NVIDIA DCGM Integer Overflow Allows Privilege Escalation on GPU Nodes
Overview
A high-severity vulnerability was discovered in the NVIDIA Data Center GPU Manager (DCGM), a software suite for managing and monitoring NVIDIA GPUs in cluster environments. The vulnerability, tracked as CVE-2023-25515, is an integer overflow flaw within a DCGM component that processes user-submitted metrics. A local attacker with basic user privileges could craft a specific input that triggers this overflow. Successful exploitation could lead to a denial of service (DoS) by crashing the DCGM service, disrupting monitoring and management capabilities for all GPUs on the node. More critically, researchers demonstrated that the overflow could be controlled to achieve arbitrary code execution with the privileges of the DCGM service, which often runs as a privileged system user. In multi-tenant AI training or cloud GPU environments, this vulnerability allows an attacker who has compromised one user's container or virtual machine to break out and escalate privileges on the host node, potentially gaining control over the entire machine and accessing data from other users' workloads. This highlights the risk in the foundational infrastructure software that underpins large-scale AI systems.
Affected Systems
Testing Guide
1. **Check DCGM Version**: On a GPU-enabled node, run the command `dcgmi --version` or check the package manager for the installed version of the `datacenter-gpu-manager` package. 2. **Compare with Affected Versions**: Compare your installed version against the list of affected versions provided in the NVIDIA Security Bulletin for CVE-2023-25515. 3. **If the version is listed as vulnerable**, the system is affected and should be patched immediately.
Mitigation Steps
1. **Update DCGM**: Upgrade to a patched version of NVIDIA DCGM as specified in the official security bulletin (e.g., 3.1.8, 2.4.14, or later). 2. **Restrict Access**: Limit access to GPU nodes to trusted users only.
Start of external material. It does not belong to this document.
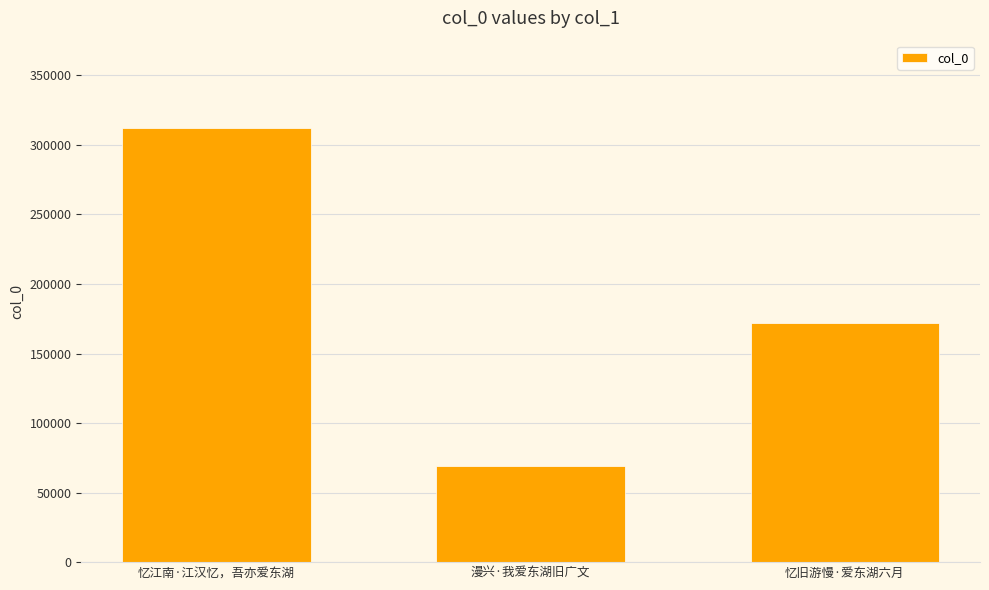

How many data points are less than 171819?

1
Enforce strong access control policies for multi-tenant environments. 3. **Use Sandboxing**: Run AI workloads in strongly isolated containers or virtual machines with limited privileges to contain potential exploits. 4. **Monitor System Logs**: Monitor DCGM and system logs for repeated crashes or anomalous behavior that could indicate exploitation attempts.
Patch Details
NVIDIA released patches in DCGM versions 3.1.8, 2.4.14, and 2.3.10. Users should upgrade to the latest version available for their driver branch.